The difference between that relationship and my divorce is that my divorce had absolute and complete finalization.  It was over, we signed the papers, and I washed my hands of it with the strongest antibacterial soap money could buy.  Divorce is a long process and one that forces you to come to grips with everything that was wrong.  I can still consider my ex-husband a friend, but a friend with whom I shared a lengthy past, and no more.

I suggest you really take a look at the reasons this engagement has been broken and let them sink in.  Of all things, engagements particularly aren’t called off “just because”.  That’s a pretty huge deal, and must have been gut-wrenching on one or both sides.  Something very special made you guys fall in love after ten years of friendship, so that feeling is going to continue sneaking up into your thoughts and disguising all of the real reasons that made you guys break up.  So, at this delicate time, hanging out with her, talking with her, or just knowing that she’s always around the corner is like constantly pulling the stitches out of an open wound.  How can it ever heal?  It won’t be easy, and it may take a while, but you should give yourself some time away from her.  This means cutting off all communication.  If she really wants to remain friends, she’ll respect that you need temporary separation from her in order to move on and live a life where YOU are back in 1st place.  Of course, you are going to have to decide how long temporary is.  You’ll know when that nagging wound has finally closed.


Does anyone else have any thoughts for my friend here?

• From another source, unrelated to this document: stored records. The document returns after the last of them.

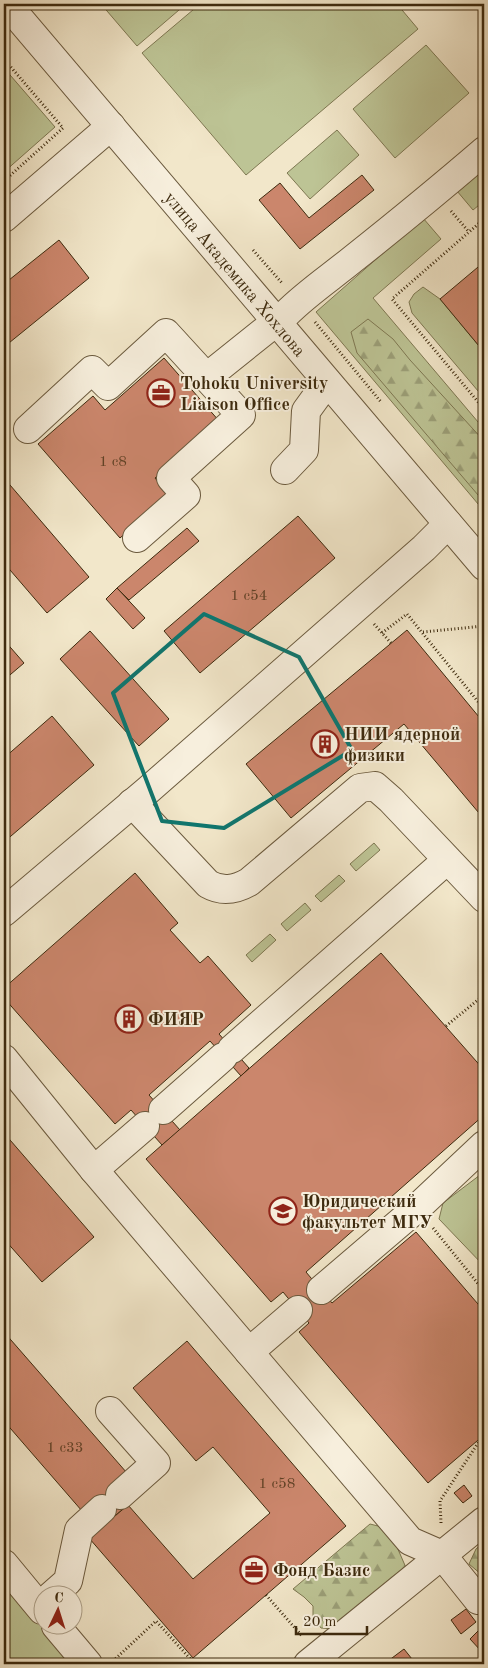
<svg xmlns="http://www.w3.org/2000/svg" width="488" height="1668" font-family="'Old Standard TT',serif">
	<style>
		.green { fill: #bdc495; stroke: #7e7852 }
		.forest { fill: url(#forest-firs); stroke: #7e7852 }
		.building { fill: #cb866c; stroke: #3e2b0f }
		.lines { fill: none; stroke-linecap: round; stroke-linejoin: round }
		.minor-casing { stroke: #6b5a3e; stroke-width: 30 }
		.path { stroke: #3e2b0f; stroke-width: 3; stroke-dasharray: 1 2.5; stroke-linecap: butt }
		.minor { stroke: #f7efdd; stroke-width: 28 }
		.marked { fill: none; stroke: #0f766e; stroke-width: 4; stroke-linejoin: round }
		.labels { text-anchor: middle; stroke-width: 4; stroke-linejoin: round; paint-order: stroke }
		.number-label { font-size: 15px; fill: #614226 }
		.street-label { font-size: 18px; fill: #3e2b0f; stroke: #f7efdd }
		.poi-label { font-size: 18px; font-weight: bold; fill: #3e2b0f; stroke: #f7efdd; text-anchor: start }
	</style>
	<defs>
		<pattern id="forest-firs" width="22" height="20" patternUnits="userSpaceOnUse" patternTransform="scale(1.25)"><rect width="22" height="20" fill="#bdc495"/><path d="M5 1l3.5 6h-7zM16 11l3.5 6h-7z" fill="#9b9f78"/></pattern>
	</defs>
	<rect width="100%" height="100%" fill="#f2e7ca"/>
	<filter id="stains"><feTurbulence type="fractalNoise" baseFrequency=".004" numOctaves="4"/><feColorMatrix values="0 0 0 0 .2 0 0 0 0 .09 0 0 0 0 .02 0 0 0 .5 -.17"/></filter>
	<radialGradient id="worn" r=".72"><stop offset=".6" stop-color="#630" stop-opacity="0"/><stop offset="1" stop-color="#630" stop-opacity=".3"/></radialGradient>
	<g class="green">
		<polygon points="101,4 186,4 137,46"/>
		<polygon points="200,4 397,4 418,29 246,175 142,53"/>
		<polygon points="426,45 469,93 395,158 353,109"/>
		<polygon points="4,68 55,127 4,172"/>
		<polygon points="337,130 359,155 310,199 287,173"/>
		<polygon points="484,169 484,201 473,210 457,191"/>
		<polygon points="423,218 441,239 373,298 484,429 484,511 316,312"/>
		<polygon points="423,287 440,299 484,352 484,398 412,313 409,302 414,294"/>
		<polygon points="374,843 380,850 356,871 350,864"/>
		<polygon points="339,875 345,881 321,902 315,896"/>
		<polygon points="305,903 311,910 287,931 281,924"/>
		<polygon points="270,934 276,940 252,962 246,955"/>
		<polygon points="484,1172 484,1266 439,1219 443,1203"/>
		<polygon points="4,1575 42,1621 42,1626 46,1626 79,1664 4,1664"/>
	</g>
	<g class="forest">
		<polygon points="368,319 393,339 410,360 484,441 484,502 357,353 351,332"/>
		<polygon points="370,1524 382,1527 397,1547 407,1570 334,1629 321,1628 313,1618 313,1606 304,1597 293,1589"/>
		<polygon points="484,1542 484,1573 482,1575 469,1564 476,1549"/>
	</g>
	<g class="building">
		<polygon points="362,175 374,190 300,249 259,200 280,183 309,218"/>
		<polygon points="59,240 89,278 4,347 4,284"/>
		<polygon points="484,262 484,352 440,299"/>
		<polygon points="164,358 220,422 155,478 169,495 120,538 38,444 93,396 105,410"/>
		<polygon points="4,478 89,577 47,613 4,563"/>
		<polygon points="298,516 335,558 200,673 164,631"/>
		<polygon points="187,528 199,541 129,600 117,588"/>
		<polygon points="117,588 145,618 133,629 106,599"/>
		<polygon points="407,630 484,723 484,819 404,724 291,818 246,764"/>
		<polygon points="90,631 169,719 139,746 60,659"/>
		<polygon points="4,640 24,663 4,680"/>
		<polygon points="52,716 94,765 4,842 4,758"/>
		<polygon points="135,873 178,923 170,930 200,963 208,956 251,1005 219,1034 249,1068 241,1076 210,1041 149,1095 180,1130 162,1145 131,1110 115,1124 4,998 4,988"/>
		<polygon points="381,953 484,1070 484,1115 306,1272 332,1303 416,1232 484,1311 484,1435 428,1483 299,1332 309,1323 298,1310 283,1292 271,1302 146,1159"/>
		<polygon points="4,1133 94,1237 42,1282 4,1239"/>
		<polygon points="4,1332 127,1473 128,1505 111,1519 95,1500 82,1511 4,1421"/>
		<polygon points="187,1341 346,1526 193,1658 89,1538 128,1505 193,1579 270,1513 213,1447 196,1461 133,1388"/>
		<polygon points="464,1485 472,1496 463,1503 454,1493"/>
		<polygon points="466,1609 476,1622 461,1634 451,1620"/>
		<polygon points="484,1625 484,1650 482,1652 470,1639"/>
		<polygon points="404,1649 416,1664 384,1664"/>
		<polygon points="484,1656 484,1664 475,1664"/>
	</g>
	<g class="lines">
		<g class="minor-casing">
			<g id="minor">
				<polyline points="7,4 484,566"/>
				<polyline points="4,218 111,126"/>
				<path d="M207,377L287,313C307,293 331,277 353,259C397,224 441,188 484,151"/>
				<polyline points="28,429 92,370 108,386 166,333 241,415 171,478 186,495 137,538"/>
				<polyline points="285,470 304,450 306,411 327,382"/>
				<path d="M132,803L208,884C222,892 235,890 249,882L360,788L375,786L391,800L484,898"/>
				<polyline points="4,912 147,791 424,548 448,524"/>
				<polyline points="232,1049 447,860"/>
				<polyline points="4,1059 94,1170 145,1126"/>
				<polyline points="163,1110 223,1057"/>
				<polyline points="94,1170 410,1541 442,1555 478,1600 484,1595"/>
				<polyline points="321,1290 417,1208 484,1145"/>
				<polyline points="249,1352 298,1310"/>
				<polyline points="110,1411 156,1463 120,1495"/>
				<polyline points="4,1564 42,1610"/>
				<polyline points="51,1596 68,1581 79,1530 102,1509"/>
				<polyline points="56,1626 88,1664"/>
				<polyline points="308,1664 484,1521"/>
			</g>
		</g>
		<g class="path">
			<polyline points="478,4 484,12"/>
			<polyline points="4,59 63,128 4,181"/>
			<polyline points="451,211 469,232"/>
			<polyline points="484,219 392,299 484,409"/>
			<polyline points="253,250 282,283"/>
			<polyline points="315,322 381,402"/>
			<polyline points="374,624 391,643"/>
			<polyline points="423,632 484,626"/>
			<polyline points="382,633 407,614 484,709"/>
			<polyline points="446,1026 484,995"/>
			<polyline points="433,1228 484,1291"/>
			<polyline points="441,1523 440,1501 482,1437 484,1439"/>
			<polyline points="266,1595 302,1636"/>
			<polyline points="113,1661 156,1621 195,1664"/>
		</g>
		<use href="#minor" class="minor"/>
	</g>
	<path class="marked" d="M204,614L299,657L352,750L224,828L162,821L113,693Z"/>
	<defs>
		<g id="office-ring" transform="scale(1.4375)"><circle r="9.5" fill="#f7efdd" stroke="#8f2418" stroke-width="1.5"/><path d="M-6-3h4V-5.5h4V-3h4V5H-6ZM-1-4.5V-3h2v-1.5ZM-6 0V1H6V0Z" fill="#8f2418"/></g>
		<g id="building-ring" transform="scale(1.4375)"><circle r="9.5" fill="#f7efdd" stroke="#8f2418" stroke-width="1.5"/><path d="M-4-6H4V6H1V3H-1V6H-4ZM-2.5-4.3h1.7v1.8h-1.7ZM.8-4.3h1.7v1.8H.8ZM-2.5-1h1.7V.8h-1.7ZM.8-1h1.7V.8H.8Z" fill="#8f2418"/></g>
		<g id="university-ring" transform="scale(1.4375)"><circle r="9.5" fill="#f7efdd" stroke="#8f2418" stroke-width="1.5"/><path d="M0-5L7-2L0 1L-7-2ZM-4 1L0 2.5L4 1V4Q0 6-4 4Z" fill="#8f2418"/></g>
	</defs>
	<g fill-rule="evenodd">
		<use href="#office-ring" x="161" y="393"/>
		<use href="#building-ring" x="325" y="744"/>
		<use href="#building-ring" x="129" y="1019"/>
		<use href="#university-ring" x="283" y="1211"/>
		<use href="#office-ring" x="254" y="1570"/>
	</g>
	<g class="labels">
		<g class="number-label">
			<text x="113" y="466">1 с8</text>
			<text x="249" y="600">1 с54</text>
			<text x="65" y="1452">1 с33</text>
			<text x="277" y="1488">1 с58</text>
		</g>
		<g class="street-label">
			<text transform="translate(235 274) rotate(50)" y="6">улица Академика Хохлова</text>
		</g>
		<g class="poi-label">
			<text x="180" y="389">Tohoku University<tspan x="180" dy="21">Liaison Office</tspan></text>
			<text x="344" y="740">НИИ ядерной<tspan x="344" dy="21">физики</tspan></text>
			<text x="148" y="1025">ФИЯР</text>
			<text x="302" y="1207">Юридический<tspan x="302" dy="21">факультет МГУ</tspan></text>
			<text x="273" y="1576">Фонд Базис</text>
		</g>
	</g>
	<rect width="488" height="1668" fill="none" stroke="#f2e7ca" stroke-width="20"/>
	<rect x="5" y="5" width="478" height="1658" fill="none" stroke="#3e2b0f" stroke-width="2.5"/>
	<rect x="10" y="10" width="468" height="1648" fill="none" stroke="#3e2b0f"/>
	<g transform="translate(58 1610) rotate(4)"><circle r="24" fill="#f7efdd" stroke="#ada18b"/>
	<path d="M0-4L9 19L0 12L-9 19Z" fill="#8f2418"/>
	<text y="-8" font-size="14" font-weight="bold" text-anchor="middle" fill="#3e2b0f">С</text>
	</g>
	<path d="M296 1626v8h71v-8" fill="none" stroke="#3e2b0f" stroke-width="2.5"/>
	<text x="303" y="1626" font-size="15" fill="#3e2b0f" stroke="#f7efdd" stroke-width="4" paint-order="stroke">20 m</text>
	<rect width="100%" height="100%" filter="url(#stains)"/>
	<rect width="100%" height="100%" fill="url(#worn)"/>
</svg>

  1. Spaaaaace !! You both need time apart from each other 100% No contact, no emails, no late night txts, no friendly lunches.. nothing. Time is needed so you can both sort yourself out, realize that there are other people in the world other than each other and that life does go on

  2. I agree. Even though relationships may not end on a good note, I do think it’s possible to at least mend them in a way where the anger over the break up doesn’t sit on your conscience. I told someone this just yesterday…Even if I know I’m not necesarily in the wrong, I’ll still do my part to fix the situation so it’s at least off my mind. The other person can do what they want with my apology. Fortunately, in my situation, my ex-husband was also a really great guy, so that made it easier.

  3. I haven’t been able to stay friends with any of my exes and especially my ex-wife. Maybe it’s because me and my ex wife broke up on pretty bad terms. It would probably be a nice thing not to have her as enemy since we were together for a long time. I say if you do get a chance to stay friends sometime that’s pretty cool.